What Happens if Neither Trump Nor Biden Concedes?
With a president refusing to commit to a peaceful transition of power, a number of commentators have been sounding the alarm about a “rickety” U.S. electoral system seen as uniquely vulnerable to a postelection crisis. Legal scholars and a group called the Transition Integrity Project have been examining the ways in which the machinery could fail, and the nightmare scenarios gamed out are hair-raising. But while looking at points of possible legal failure is a useful exercise, it neglects an important question: Who has the power to concede?
Ultimately, all democratic transitions are based on one side being willing to concede power to another. Without a concession at some stage, power must be allocated by force: Either the military must decide, or there is civil war. There is growing concern that the United States may be arriving at a moment where a concession is no longer achievable — but if this is the case, this is ultimately a problem with the state of American politics, not its legal machinery.
To the extent that the electoral machinery matters, the American system is in many ways surprisingly robust. In ordinary presidential systems elsewhere, an election commission announces the outcome. Then, the political spotlight shifts immediately to the defeated candidate, who must make the crucial decision: Will they accept the result? It is a democracy’s most defining and most perilous moment.

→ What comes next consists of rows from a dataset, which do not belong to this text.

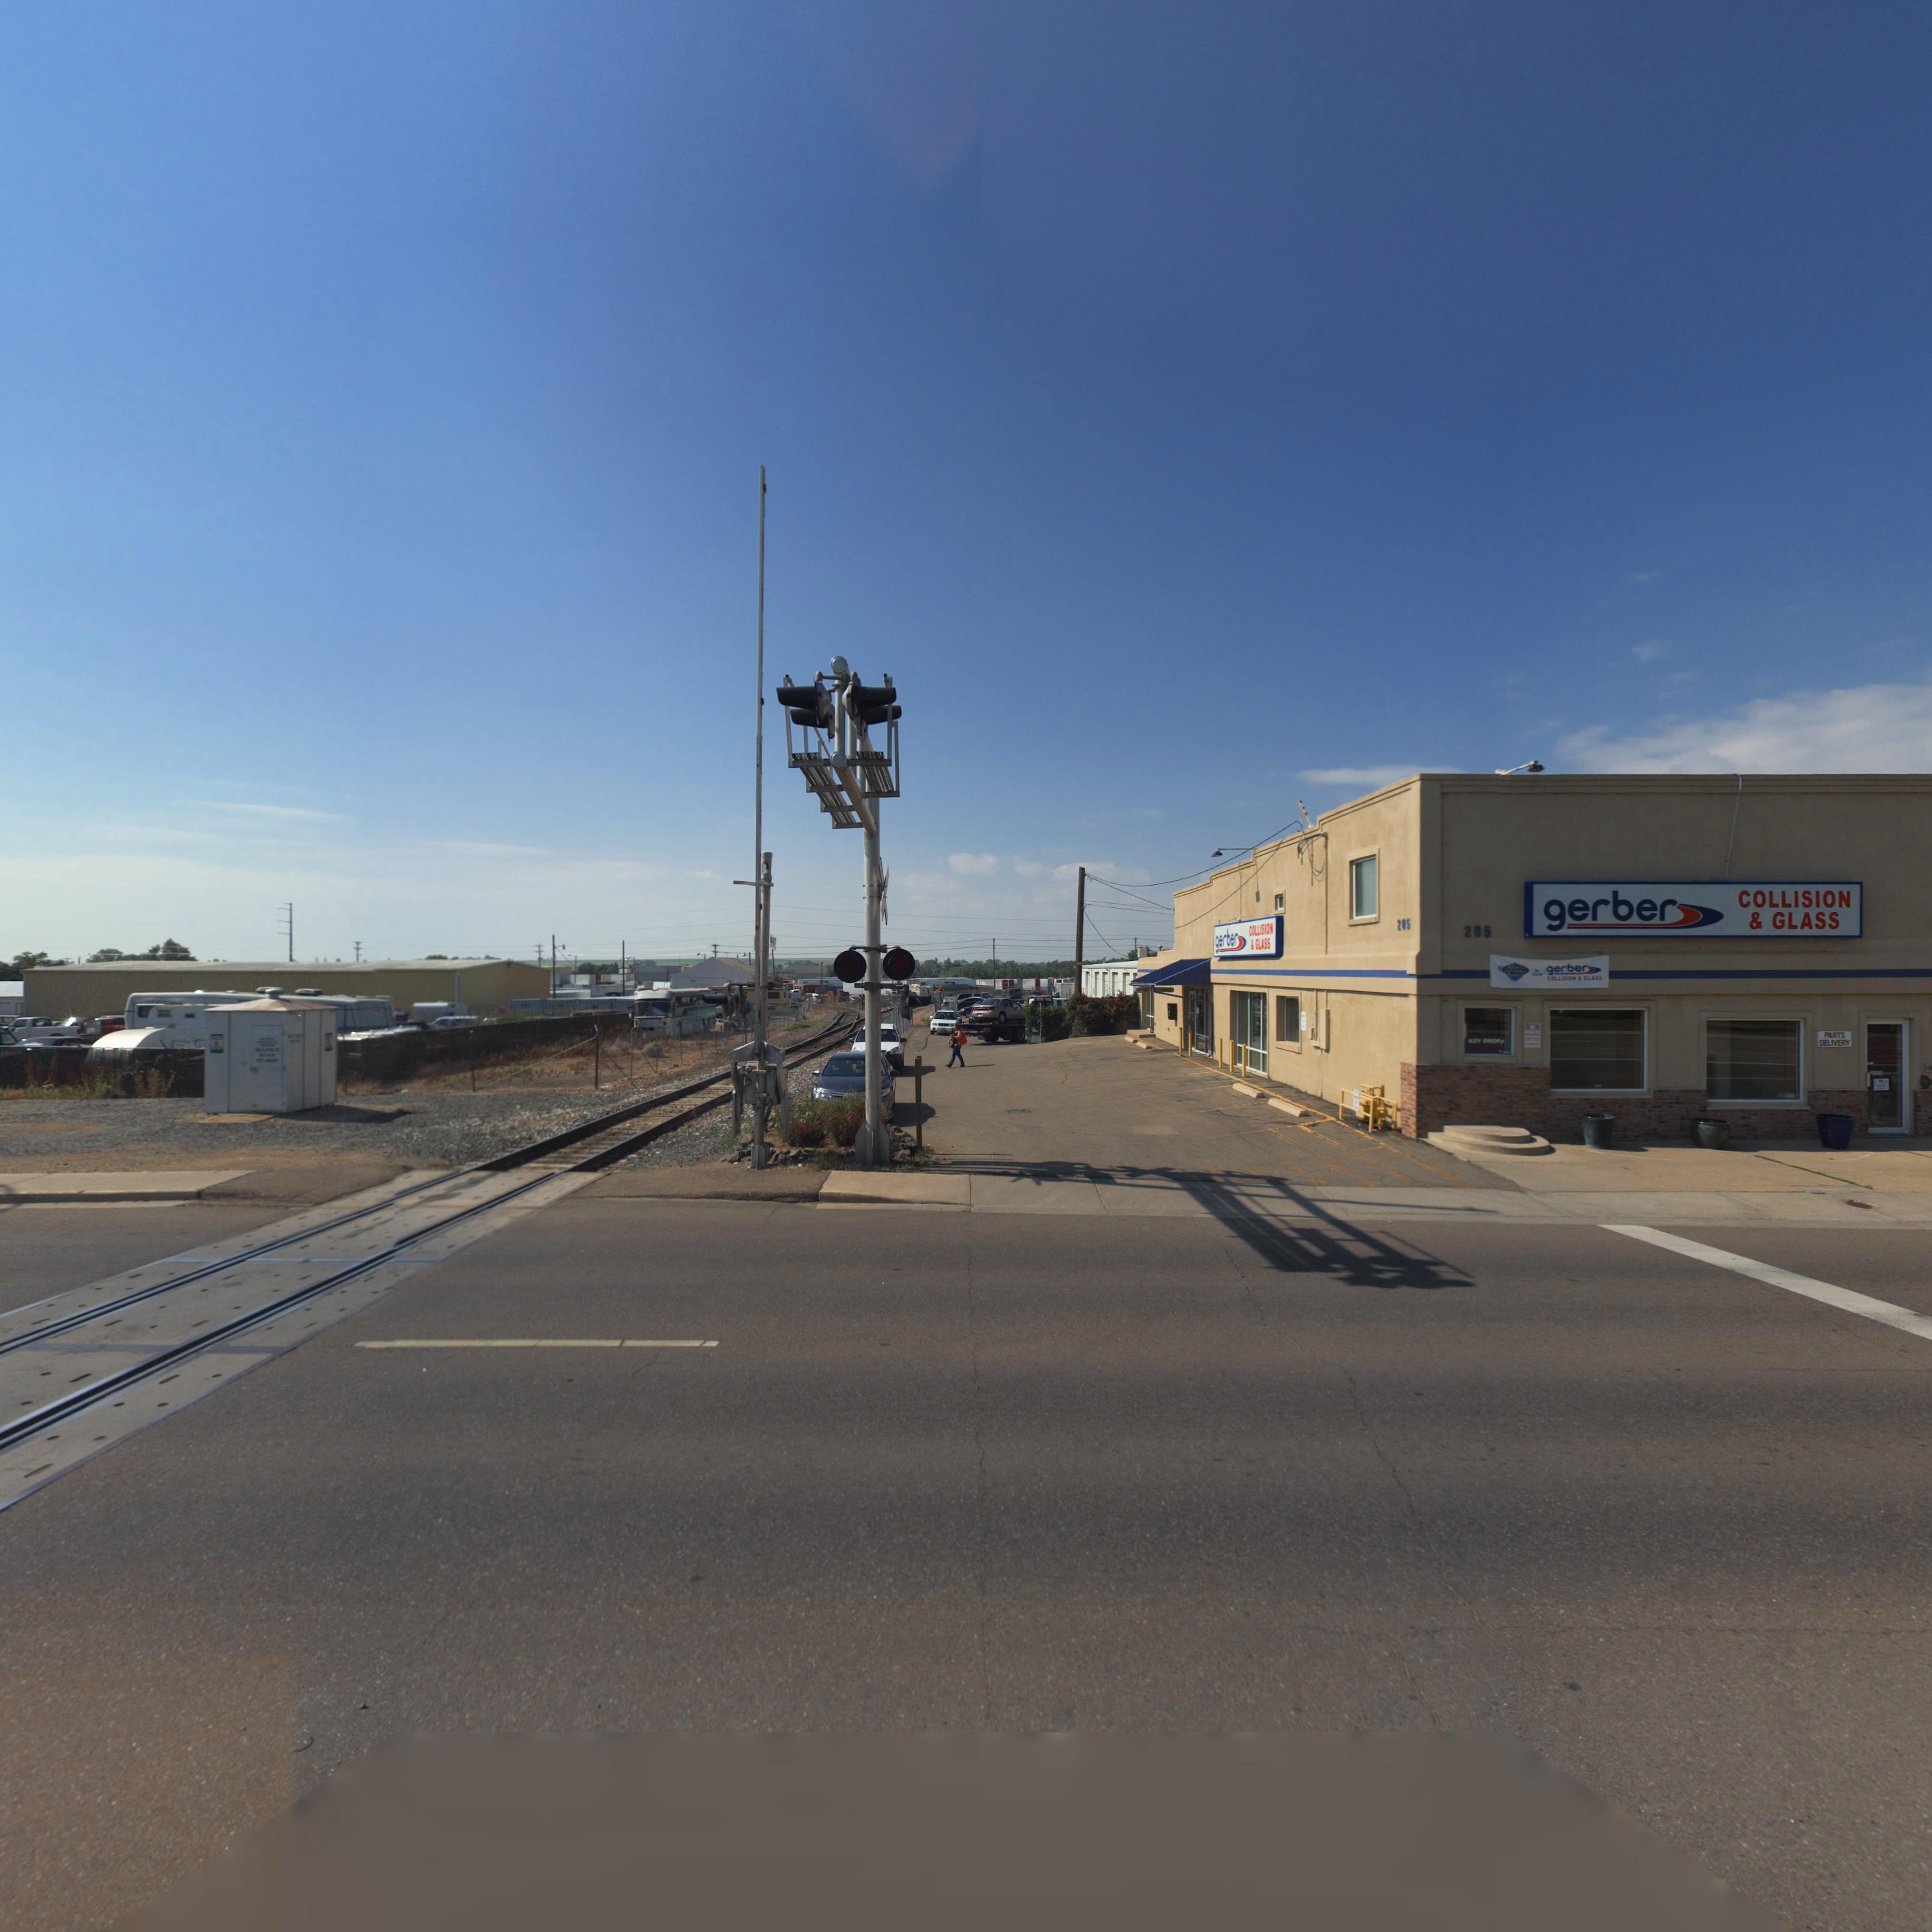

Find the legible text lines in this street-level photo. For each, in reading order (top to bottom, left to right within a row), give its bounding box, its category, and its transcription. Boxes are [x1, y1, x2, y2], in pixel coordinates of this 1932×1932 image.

[1737, 889, 1851, 908] BusinessName: COLLISION
[1542, 889, 1679, 933] BusinessName: gerber
[1248, 921, 1274, 937] BusinessName: COLLISION
[1396, 917, 1410, 931] StreetNumber: 205
[1463, 925, 1491, 938] StreetNumber: 205
[1748, 910, 1840, 929] BusinessName: * GLASS
[1215, 928, 1238, 954] BusinessName: gerber
[1250, 937, 1271, 950] BusinessName: * GLASS
[1546, 962, 1589, 976] BusinessName: gerber
[1546, 975, 1602, 981] BusinessName: COLLISION * GLASS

By comparison, America’s electoral machinery, for all its oddities and flaws, offers greater systemic safeguards. What elsewhere is a single decision by an individual is in the United States spread out over up to two and a half months, set within a labyrinthine array of legal procedures — procedures that vest the power to concede in a vast number of actors across the constitutional system.
Any presidential election in the United States takes place in two stages: the vote-counting stage at the state level ahead of the Electoral College vote in mid-December, and a second stage in January when Congress counts the electoral votes.
The first stage involves innumerable local and state officials and courts. If even a small number of these actors break partisan ranks, they can effectively concede the election: a governor that certifies results supporting the opposing party, a judicial ruling that both sides agree to obey.